Supervised learning often has more varied objectives. This is because it presumes a deeper knowledge of the phenomenon which is being studied.

These objectives may include:

  • the recognition of objects in images
  • the prediction of values of stocks
  • the formulation of a medical diagnosis on the basis of x-ray scans

All these objectives imply a relationship between dataset, model, and the external world, which doesn’t limit itself to mathematical abstraction. Instead, it’s based on the understanding that certain characteristics of the world influence certain others. This influence occurs in a stable and predictable way and we can thus use it to operate in the world.

4.3. Availability of Data

The last important criterion involves the availability of tags for data. The labeling of data by human taggers is a very expensive process. It tends in fact to overshadow all other costs associated with the development of a machine learning system.

It’s also time-consuming. Some very well known taggers for images run on very low operational costs, but still require time in order to collect large enough datasets of features and labels.

This implies that the availability of one type of data is often the reason why we chose a certain task. While not impossible, in practice we often don’t select a task in abstract terms, and then start collecting the data. More often, we select the task on the basis of the dataset which we have available. Exceptions to this rule are, of course, frequent.

4.4. General vs Specialized Knowledge of Human Taggers

The availability of labeled data also changes significantly according to whether or not the knowledge encoded in the labels is specialized or general knowledge.

General knowledge is the knowledge that we can realistically expect any human tagger to possess. It includes, for instance, the capacity to recognize between images of cats and dogs, as in the example above. It can also include the capacity to transcript speech in audio or video into text format.

**INPUT DATA**
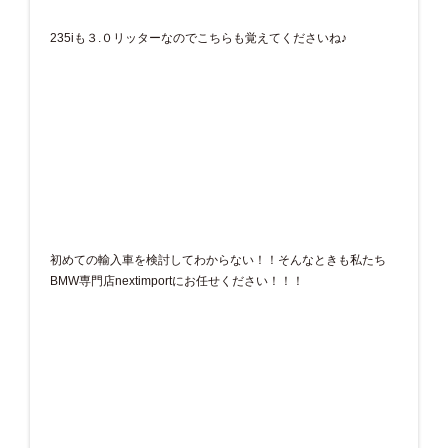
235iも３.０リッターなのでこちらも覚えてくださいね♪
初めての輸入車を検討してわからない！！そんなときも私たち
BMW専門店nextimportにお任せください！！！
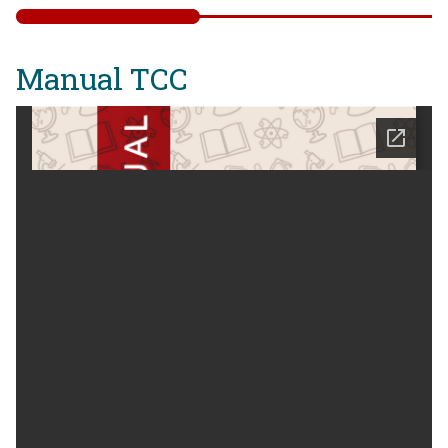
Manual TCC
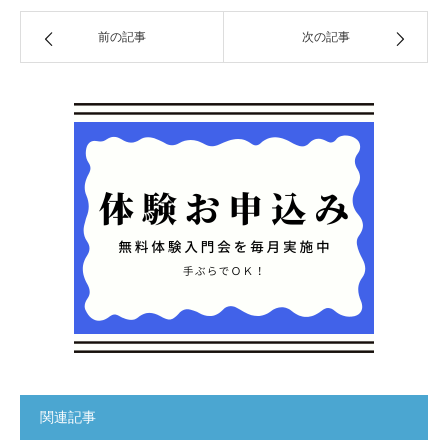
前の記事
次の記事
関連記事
==
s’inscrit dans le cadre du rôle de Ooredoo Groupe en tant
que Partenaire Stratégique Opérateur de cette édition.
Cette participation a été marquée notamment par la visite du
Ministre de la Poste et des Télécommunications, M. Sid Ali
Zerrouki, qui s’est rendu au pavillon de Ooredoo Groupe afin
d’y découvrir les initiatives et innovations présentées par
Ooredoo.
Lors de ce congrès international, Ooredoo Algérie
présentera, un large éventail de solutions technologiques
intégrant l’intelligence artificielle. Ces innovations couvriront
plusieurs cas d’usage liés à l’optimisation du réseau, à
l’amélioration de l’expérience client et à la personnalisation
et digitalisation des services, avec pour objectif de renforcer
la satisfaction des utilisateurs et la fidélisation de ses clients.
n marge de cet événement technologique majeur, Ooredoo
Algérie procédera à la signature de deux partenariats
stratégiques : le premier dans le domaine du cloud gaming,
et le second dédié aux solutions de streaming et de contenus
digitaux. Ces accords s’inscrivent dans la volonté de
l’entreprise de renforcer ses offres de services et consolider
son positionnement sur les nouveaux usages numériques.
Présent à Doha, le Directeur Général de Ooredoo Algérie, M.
* * *
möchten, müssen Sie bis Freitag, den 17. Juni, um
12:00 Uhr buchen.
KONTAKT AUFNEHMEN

**EXERCISE GOAL**
Carry on the passage about labeling data for machine learning from its last sentence.

**EXERCISE RESULT**
Labeling datasets that require only general knowledge is normally cheap and we can perform it by outsourcing the task to the general population. A typical example of this is the tagging of hand-written digits, which most people can do:

digits

Specialized knowledge is the knowledge that we can expect only an experienced professional to possess.

It includes, for example, the identification of broken bones or dental diseases in an x-ray scan. Only a medical specialist can perform this task and will request a salary that is consistent with their level of professional expertise. For this reason, the labeling of data requiring specialized knowledge has a cost that is proportional to the average salary of a specialist in that sector.

4.5. The Complexity of a Decision Function and the Size of the Labeled Dataset

The costs associated with labeling scale also very poorly as the complexity of the problem increases. The more complex the decision function that a machine learning should learn, the more labeled data the system will require. As a consequence of the increase in the complexity of a decision function, the labeled dataset will need to be larger so that it samples better the decision space:

all obs

While clusterization might be used to replace classification if the clusters in a dataset are strongly separated, few labeled examples would be required in that case to perform the classification task, thus invalidating the condition discussed in this paragraph.

5. Conclusions

In this article, we’ve studied a Bayesian and information-theoretic explanation of the difference between labeled and unlabeled data.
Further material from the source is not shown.